PR #22575: [XLA:GPU] Fix triton sparse dot lowering on Blackwell

Imported from GitHub PR #22575 Sparse dot is supported for MMA v2 and v3 only, and sm100/sm120 should use MMA v2 (v3 is Hopper-only). Copybara import of the project: -- bd4c827 by Sergey Kozub <[email protected]>: [XLA:GPU] Fix triton sparse dot lowering on Blackwell Merging this change closes #22575 FUTURE_COPYBARA_INTEGRATE_REVIEW=#22575 from openxla:skozub/sm100_sparse bd4c827 PiperOrigin-RevId: 725966651
openxla · Feb 14, 2025 · aa8a416 · aa8a416
1 parent a16d96f
commit aa8a416
Showing 1 changed file with 10 additions and 8 deletions.
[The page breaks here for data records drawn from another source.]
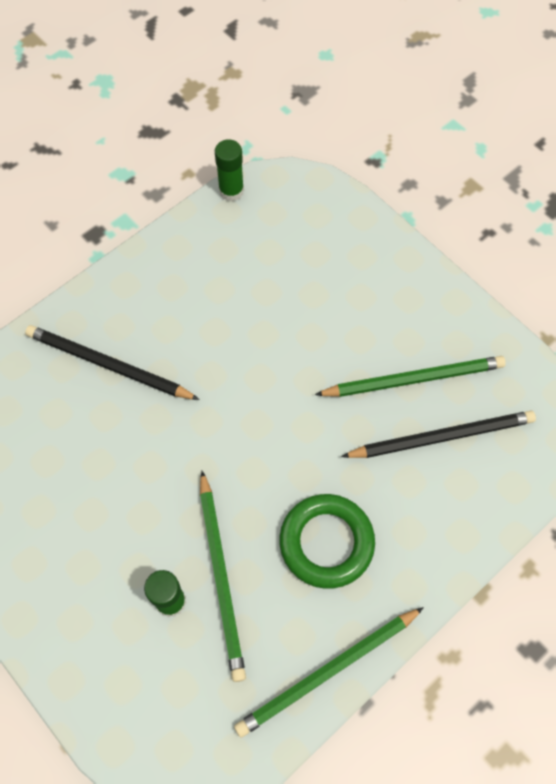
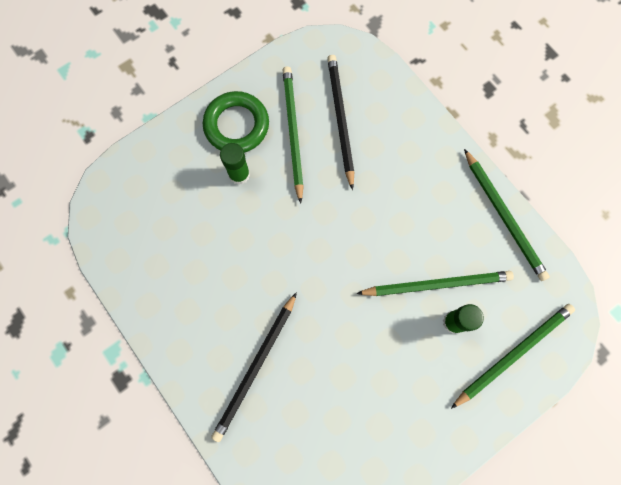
camera: 85 degrees left, 10 degrees up
green glue stick [215,139,244,201] -> green glue stick moved to [220,143,250,185]
green ring [279,494,375,589] -> green ring moved to [203,91,269,153]
none -> green pencil [451,304,575,409]

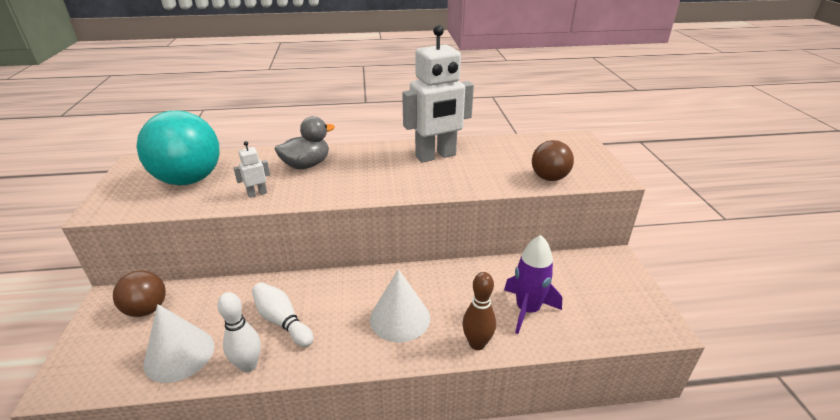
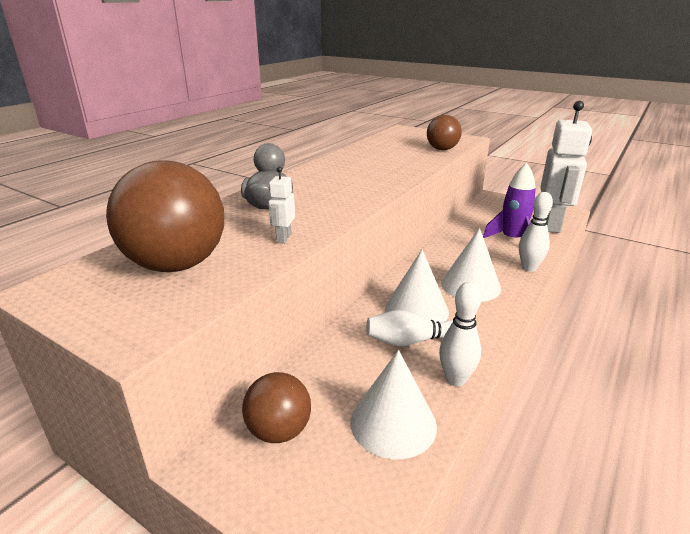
camera: 50 degrees left, 5 degrees down
turquoise ball [136,111,220,185] -> brown ball [106,160,224,272]
white robot [402,25,474,163] -> white robot moved to [540,101,592,233]
brown bowling pin [462,272,496,350] -> white bowling pin [519,192,553,272]
none -> white cone [385,249,449,322]

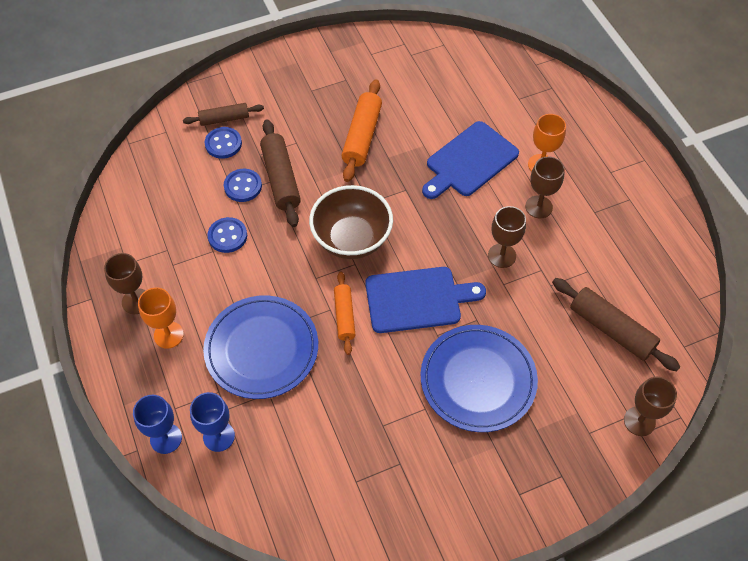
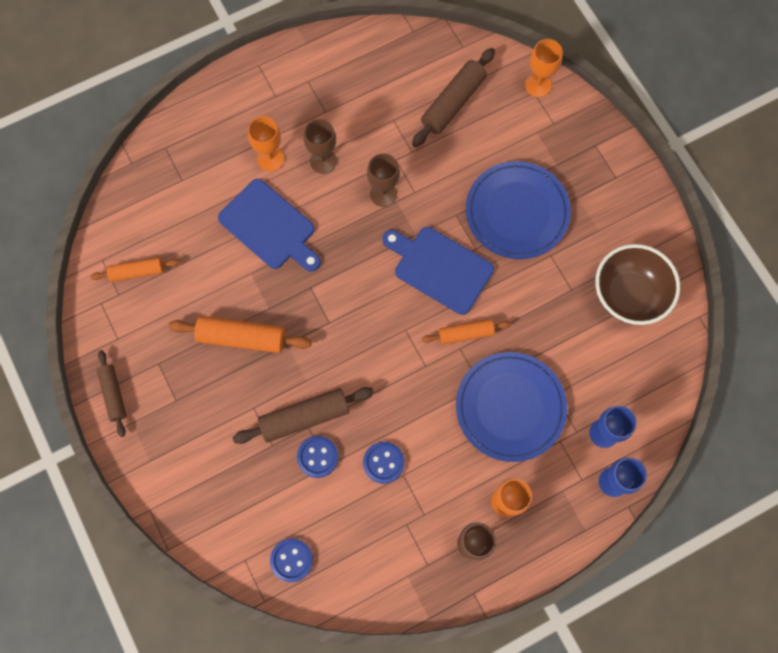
camera: 95 degrees left, 15 degrees up
brown rolling pin [183,103,264,126] -> brown rolling pin moved to [97,350,127,437]
blue button [205,127,242,159] -> blue button moved to [270,538,313,582]
brown bowl [309,185,393,259] -> brown bowl moved to [595,244,680,325]
blue cutting board [365,267,486,333] -> blue cutting board turned 45 degrees counterclockwise [382,227,494,315]
brown goblet [624,377,677,436] -> orange goblet [525,39,563,97]
none -> orange rolling pin [90,257,180,282]

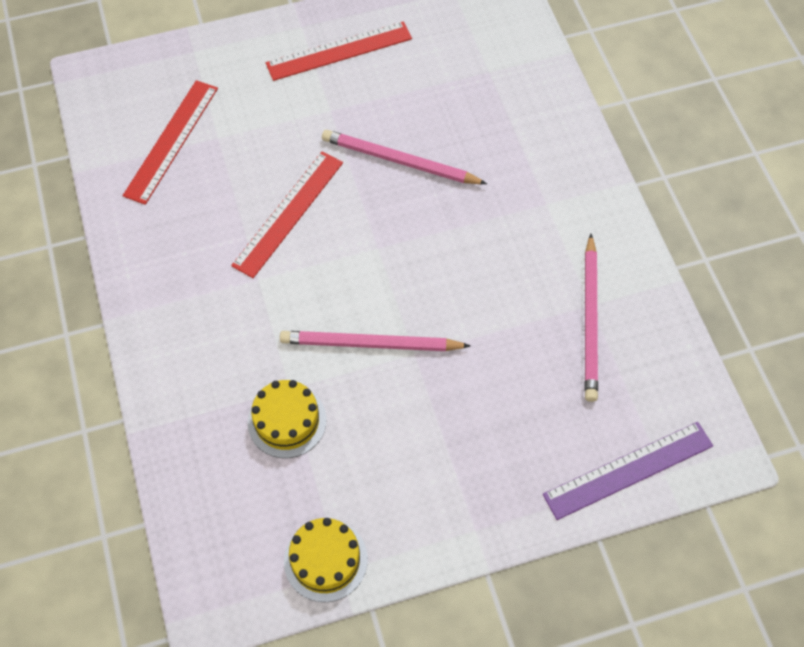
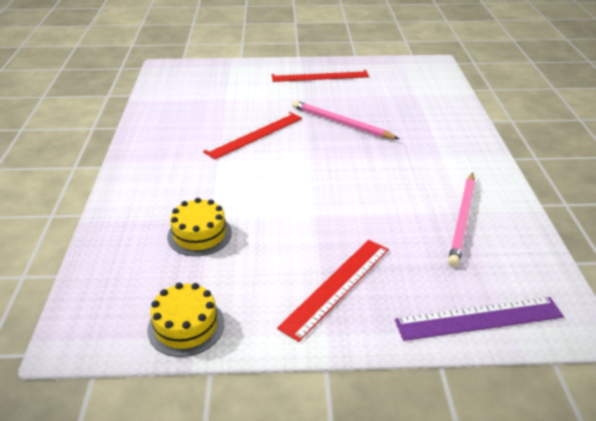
camera: 15 degrees right, 25 degrees down
red ruler [123,80,218,205] -> red ruler moved to [277,240,389,342]
pink pencil [280,331,470,351] -> none

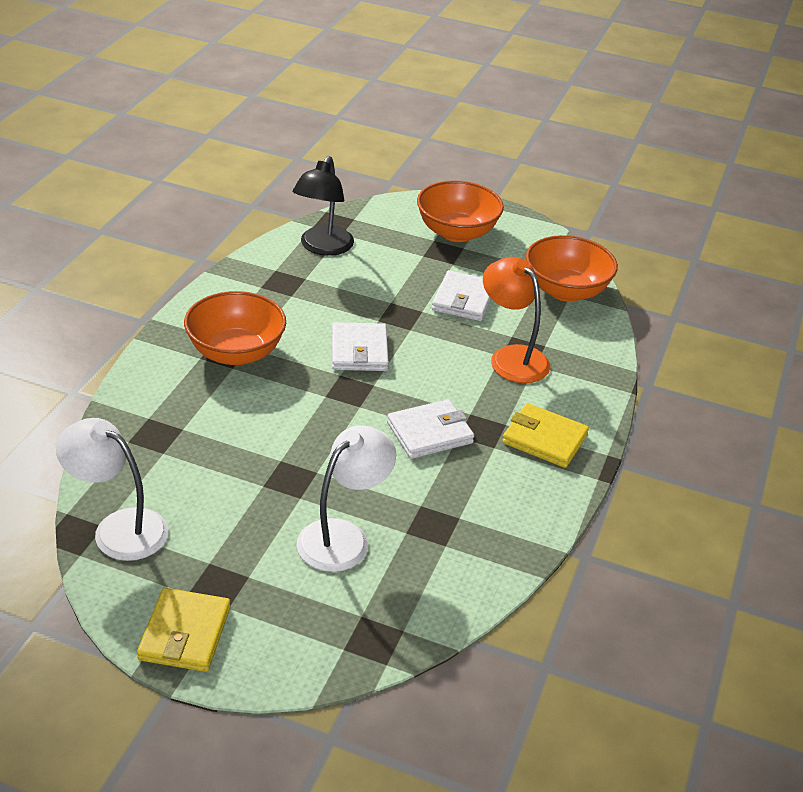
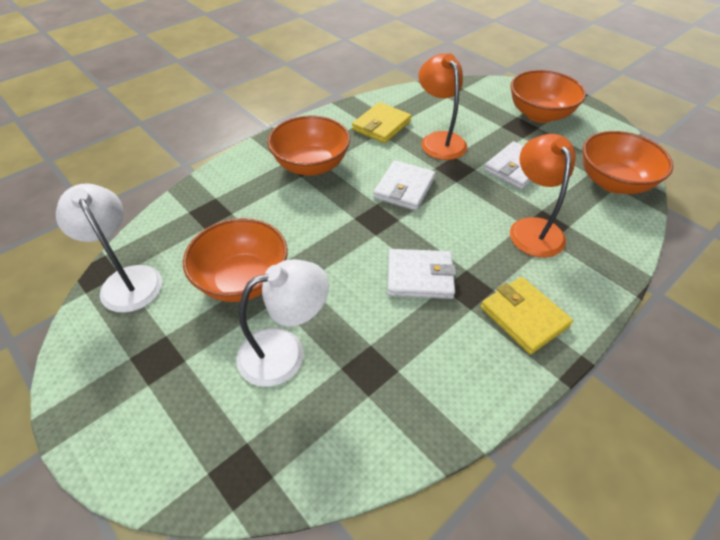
camera: 30 degrees right, 10 degrees up
yellow wallet [137,588,231,672] -> yellow wallet moved to [352,102,411,143]
black lamp [293,156,354,256] -> none
none -> orange bowl [183,218,288,302]
none -> orange lamp [419,53,467,160]

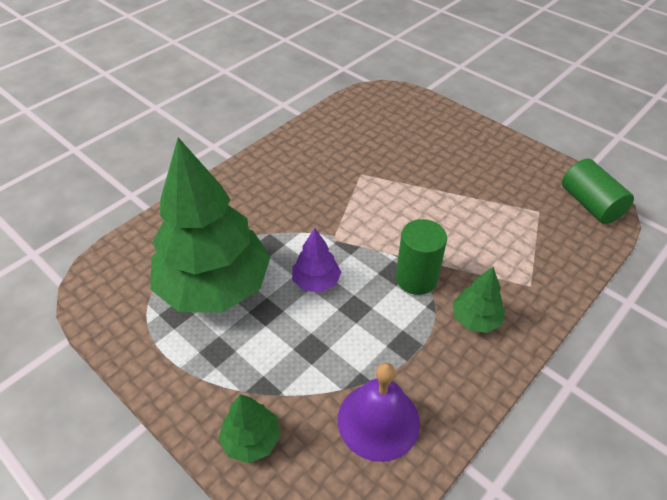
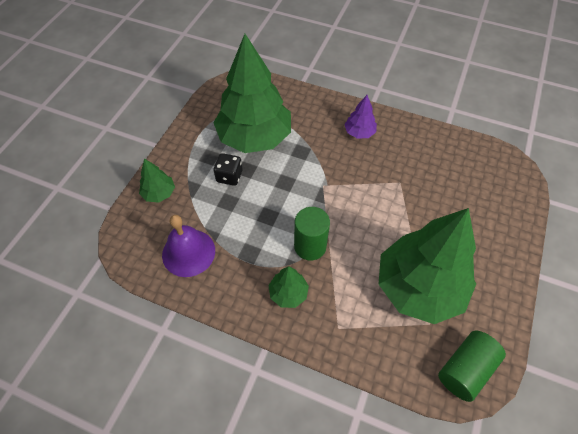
camera: 70 degrees right, 10 degrees up
purple tree [292,228,341,293] -> purple tree moved to [344,95,377,139]
none -> black dice [214,153,242,186]
none -> green tree [378,208,476,324]

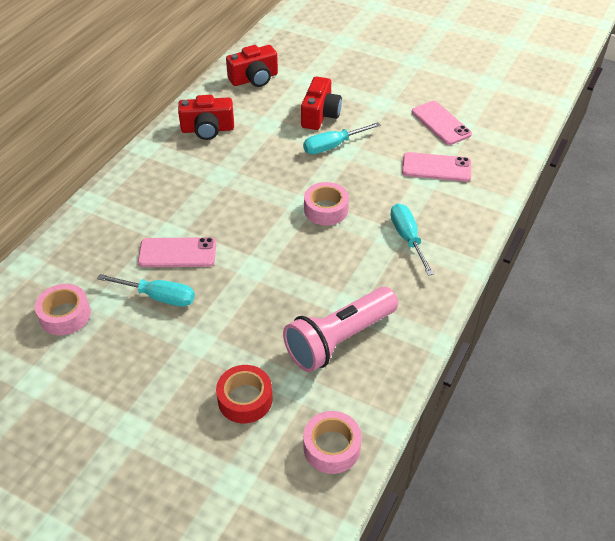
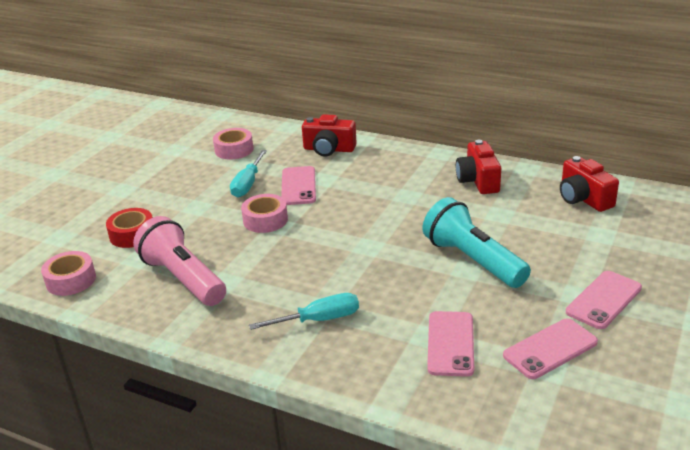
camera: 90 degrees right, 15 degrees down
red camera [301,76,342,130] -> red camera moved to [302,114,357,157]
turquoise screwdriver [303,122,381,154] -> turquoise flashlight [422,197,531,288]
pink tape [304,182,349,226] -> pink tape moved to [241,194,288,233]
none -> pink phone [566,271,642,329]

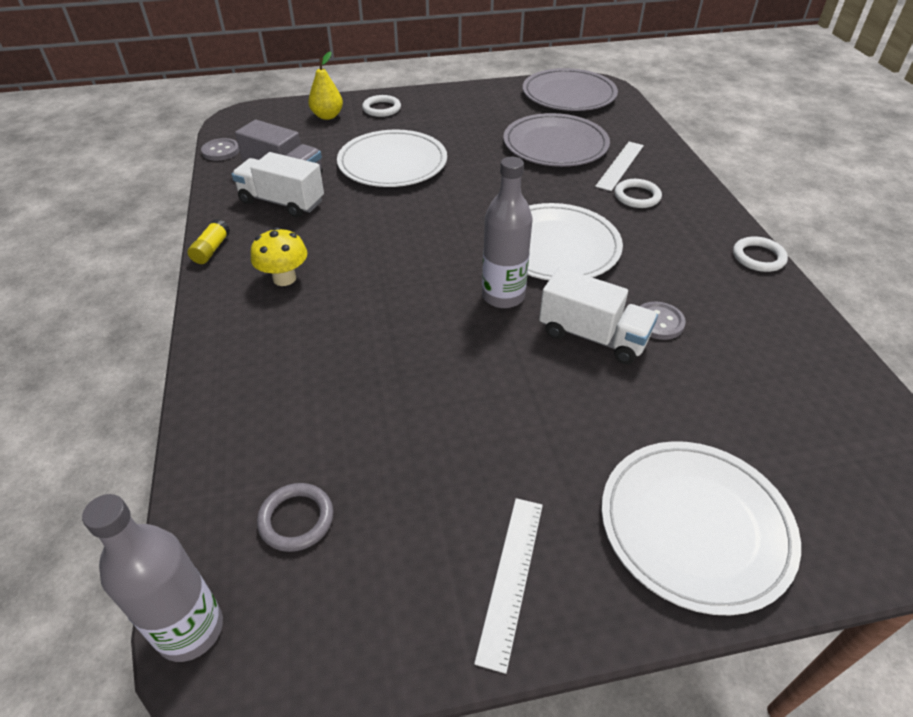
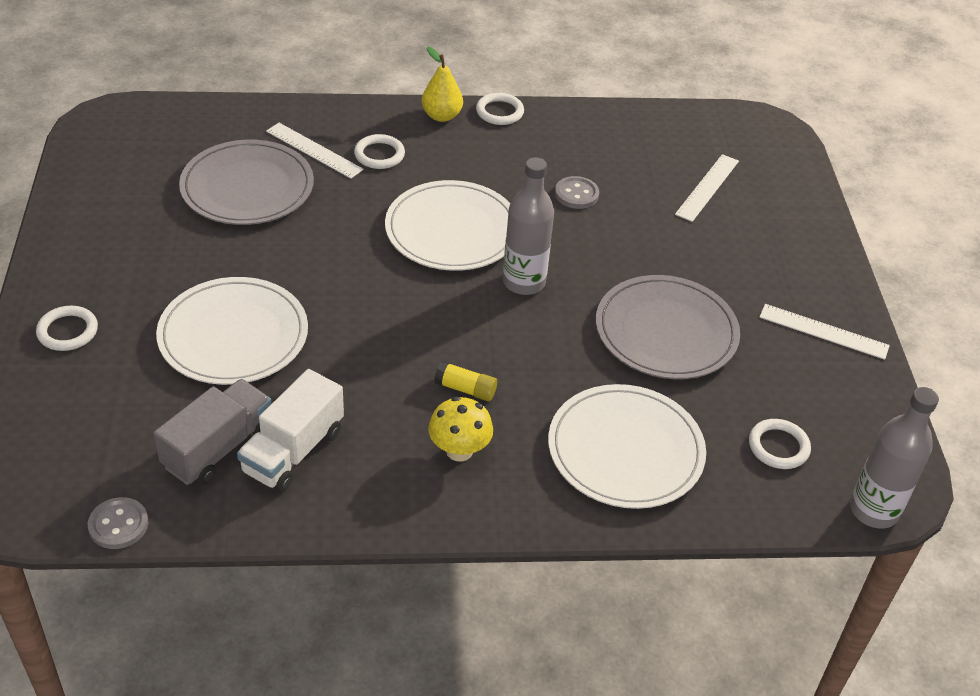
camera: 85 degrees left, 0 degrees up
yellow glue stick [187,219,230,264] -> yellow glue stick moved to [434,361,497,401]
grey ring [257,483,333,552] -> white ring [749,419,811,469]
yellow pear [308,51,343,120] -> yellow pear moved to [422,47,463,122]
grey plate [523,68,618,111] -> grey plate moved to [596,275,740,379]
white truck [539,267,658,364] -> none
white plate [602,441,801,615] -> white plate moved to [548,384,706,509]
none -> white ruler [675,154,739,222]

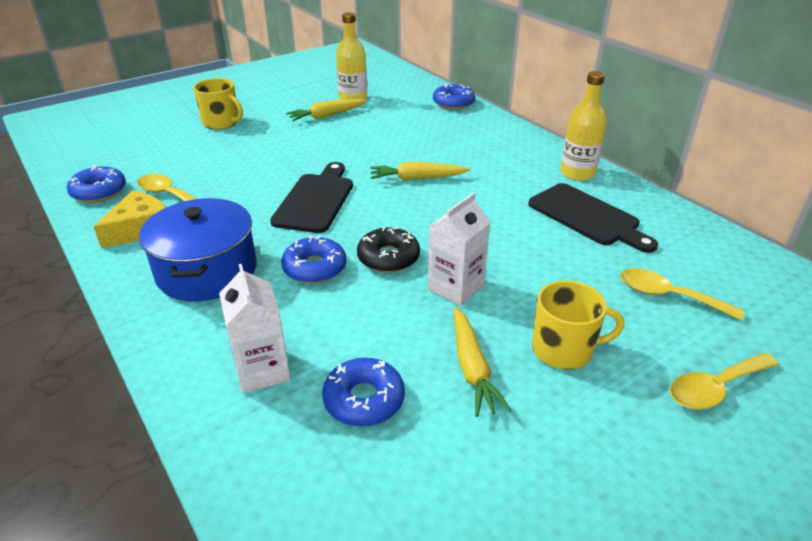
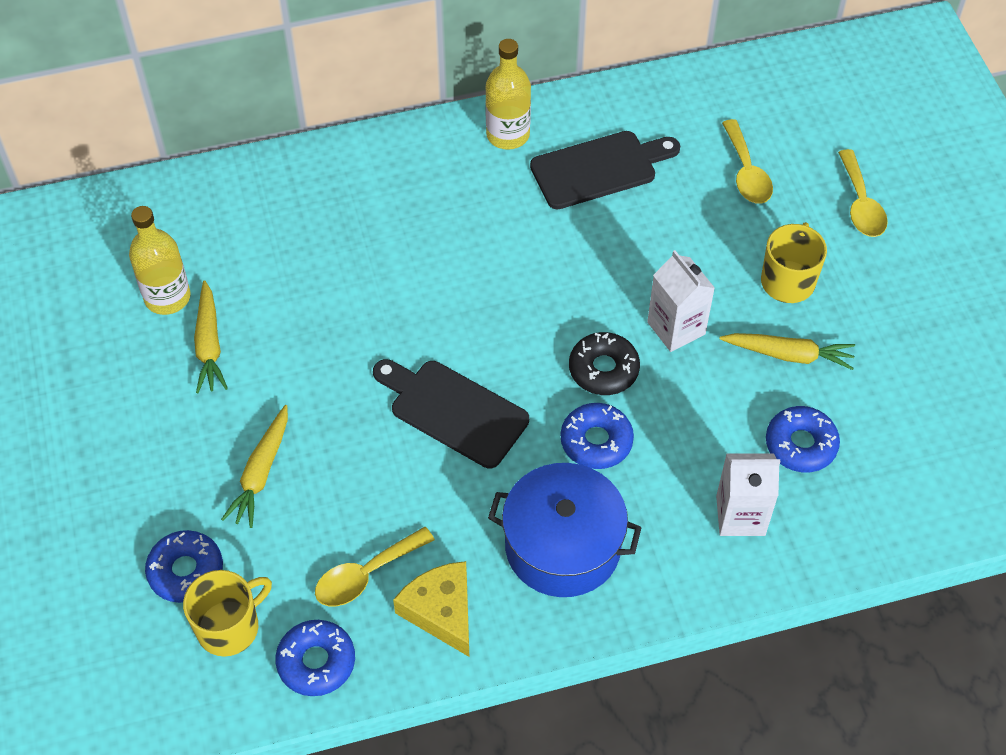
camera: 70 degrees left, 20 degrees up
yellow mug [193,78,243,130] -> yellow mug moved to [183,570,272,657]
yellow carrot [370,162,470,180] -> yellow carrot moved to [221,405,288,528]
blue donut [433,84,475,110] -> blue donut moved to [145,530,223,603]
yellow spoon [620,268,745,321] -> yellow spoon turned 60 degrees counterclockwise [722,119,773,204]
diff --git a/xla/backends/gpu/codegen/triton/transforms/sparse_passes.cc b/xla/backends/gpu/codegen/triton/transforms/sparse_passes.cc
@@ -273,7 +273,9 @@ class SparseBlockedToMMA : public RewritePattern {
     assert(compute_capability_ >= 80 &&
            "SparseDot is only supported on Ampere or higher");
     bool allow_v3 = !triton::tools::getBoolEnv("DISABLE_MMA_V3");
-    int version_major = compute_capability_ >= 90 && allow_v3 ? 3 : 2;
+    // Sparse dot is supported for MMA v2 and v3 only, and sm100/sm120 should
+    // use MMA v2 (v3 is Hopper-only).
+    int triton_mma_version = compute_capability_ == 90 && allow_v3 ? 3 : 2;
 
     // get MMA encoding and new return type given the number of warps
     auto ret_shape_per_cta = triton::gpu::getShapePerCTA(ret_type);
@@ -282,13 +284,13 @@ class SparseBlockedToMMA : public RewritePattern {
     auto cta_layout = triton::gpu::getCTALayout(ret_type.getEncoding());
 
     auto instr_shape =
-        mmaVersionToInstrShape(version_major, ret_shape_per_cta,
+        mmaVersionToInstrShape(triton_mma_version, ret_shape_per_cta,
                                getElementTypeOrSelf(a.getType()), num_warps);
     auto warps_per_tile = mlir::triton::gpu::getWarpsPerTile(
-        dot_op, ret_shape_per_cta, version_major, num_warps, instr_shape);
-    NvidiaMmaEncodingAttr mma_enc =
-        NvidiaMmaEncodingAttr::get(context, version_major, /*versionMinor=*/0,
-                                   warps_per_tile, cta_layout, instr_shape);
+        dot_op, ret_shape_per_cta, triton_mma_version, num_warps, instr_shape);
+    NvidiaMmaEncodingAttr mma_enc = NvidiaMmaEncodingAttr::get(
+        context, triton_mma_version, /*versionMinor=*/0, warps_per_tile,
+        cta_layout, instr_shape);
     auto new_ret_type = RankedTensorType::get(
         ret_type.getShape(), ret_type.getElementType(), mma_enc);
 
@@ -297,7 +299,7 @@ class SparseBlockedToMMA : public RewritePattern {
     auto new_acc =
         rewriter.create<ConvertLayoutOp>(acc.getLoc(), new_ret_type, acc);
 
-    if (version_major == 2) {  // MMAV2
+    if (triton_mma_version == 2) {  // MMAV2
       int min_bit_width = std::min(triton::gpu::computeOrigBitWidth(a),
                                    triton::gpu::computeOrigBitWidth(b));
       int k_width = 32 / min_bit_width;
@@ -319,7 +321,7 @@ class SparseBlockedToMMA : public RewritePattern {
       b = rewriter.create<ConvertLayoutOp>(b.getLoc(), b_type, b);
 
     } else {  // MMAV3
-      assert(version_major == 3 &&
+      assert(triton_mma_version == 3 &&
              "Sparsity is only supported with MMAV2 or higher");
       auto elt_type = dot_op.getA().getType().getElementType();
       // In MMAV3 transpose is only supported for f16 and bf16.